Donald Trump is waging war on American democracy. So far he is doing it not with a sword but with a poison pen. His torrent of unlawful executive orders, demands, and threats is subverting the very foundations of our democracy: the Constitution, the Bill of Rights, Congress, the judiciary, and our long-standing norms. The reason Trump is shredding our democracy is because he has an insatiable lust for power. He is not satisfied to be president and share power; he seeks to be dictator and monopolize it.
Ideologically, Trump is a fascist: racist, antidemocratic, authoritarian, and an instrumental (conscious) liar. Psychologically, he is a megalomaniac. Combined, these two traits are the worst imaginable. That is why Trump is so dangerous and why he is by far the number-one security threat to our nation.
In “Macbeth,” Shakespeare leaves no doubt in our minds about how villainous and willful his protagonist is. We need to see Trump in the same light.
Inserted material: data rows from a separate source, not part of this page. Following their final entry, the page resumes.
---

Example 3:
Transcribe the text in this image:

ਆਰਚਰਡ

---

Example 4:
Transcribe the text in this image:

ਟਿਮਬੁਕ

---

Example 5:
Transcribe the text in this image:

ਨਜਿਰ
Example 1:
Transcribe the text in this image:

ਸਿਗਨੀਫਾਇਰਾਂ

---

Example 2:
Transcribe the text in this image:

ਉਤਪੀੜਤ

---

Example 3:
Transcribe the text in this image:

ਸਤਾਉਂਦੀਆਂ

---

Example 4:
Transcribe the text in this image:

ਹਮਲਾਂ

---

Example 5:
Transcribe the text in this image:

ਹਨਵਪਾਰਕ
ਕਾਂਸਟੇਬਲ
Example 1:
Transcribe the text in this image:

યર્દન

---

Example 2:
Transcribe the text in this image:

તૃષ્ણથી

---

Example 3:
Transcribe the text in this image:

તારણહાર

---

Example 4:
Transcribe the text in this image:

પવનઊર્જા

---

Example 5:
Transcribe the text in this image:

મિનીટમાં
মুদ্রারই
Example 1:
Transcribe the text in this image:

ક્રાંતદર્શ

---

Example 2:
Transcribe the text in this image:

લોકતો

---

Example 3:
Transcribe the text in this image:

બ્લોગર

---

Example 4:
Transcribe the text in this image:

After being shell-shocked into passivity for months following the November election, Americans are fighting back in numerous ways. The most important of these are the many demonstrations throughout the country. The “Hands Off” protest on April 5, which involved as many as 3 million people, signaled unmistakably that Americans are not going to roll over and play dead.
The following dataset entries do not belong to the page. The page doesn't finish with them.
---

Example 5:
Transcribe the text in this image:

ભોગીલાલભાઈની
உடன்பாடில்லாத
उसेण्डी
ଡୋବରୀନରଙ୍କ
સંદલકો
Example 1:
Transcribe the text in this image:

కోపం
But, predictably, even 3 million people weren’t enough to halt Trump. Since April 5, he has continued to eviscerate our democracy, including disobeying a Supreme Court ruling to facilitate the release from custody of Kilmar Abrego Garcia, who was illegally deported—or, more accurately, abducted—to El Salvador.
So where does the resistance go from here? What is the next step?
My answer is mass, nonviolent civil disobedience. I didn’t come to this conclusion lightly, because I consider the breaking of any law in a democratic society a very serious matter. But what Trump is doing is so grave that he must be stopped at all cost, and the only way to do this is to match his power with greater countervailing force.
The United States has a long and noble tradition of civil disobedience. Many times it has been used to fight injustice, but three historic events stand out in particular: the American colonists’ defiance of King George III leading up to the Revolution; Henry David Thoreau’s refusal to pay a poll tax to protest slavery and our country’s imperial war against Mexico; and the Civil Rights crusade of the 1950s and ’60s. In each case, the higher law of moral conscience dictated the breaking of established law.
I experienced first-hand the power of civil disobedience to bring about change as a civil rights worker in Mississippi in 1965. Three times that summer I broke the law. The first was in Jackson, the state capital, where I blocked traffic with hundreds of other demonstrators. The second time was in jail when, along with scores of others, I resisted state troopers who were trying to remove our leaders, including Stokely Carmichael, from us. And the third time was in Natchez, when I was part of a group that attempted to desegregate the city’s only park with a swimming pool. None of the actions was immediately successful, but they were part of a relentless campaign of civil disobedience that ultimately won many of its goals. Thanks in large part to civil disobedience, Mississippi and the South are dramatically different today from what they were 50 years ago.
History has conclusively shown that nonviolent civil disobedience can be a game changer. One need only think of Gandhi. But for it to be more than an act of individual conscience, as in the case of Thoreau, it has to be, as Hannah Arendt and others have pointed out, a political movement involving large numbers of people.
Trump must be stopped in his tracks. The time for civil disobedience is now!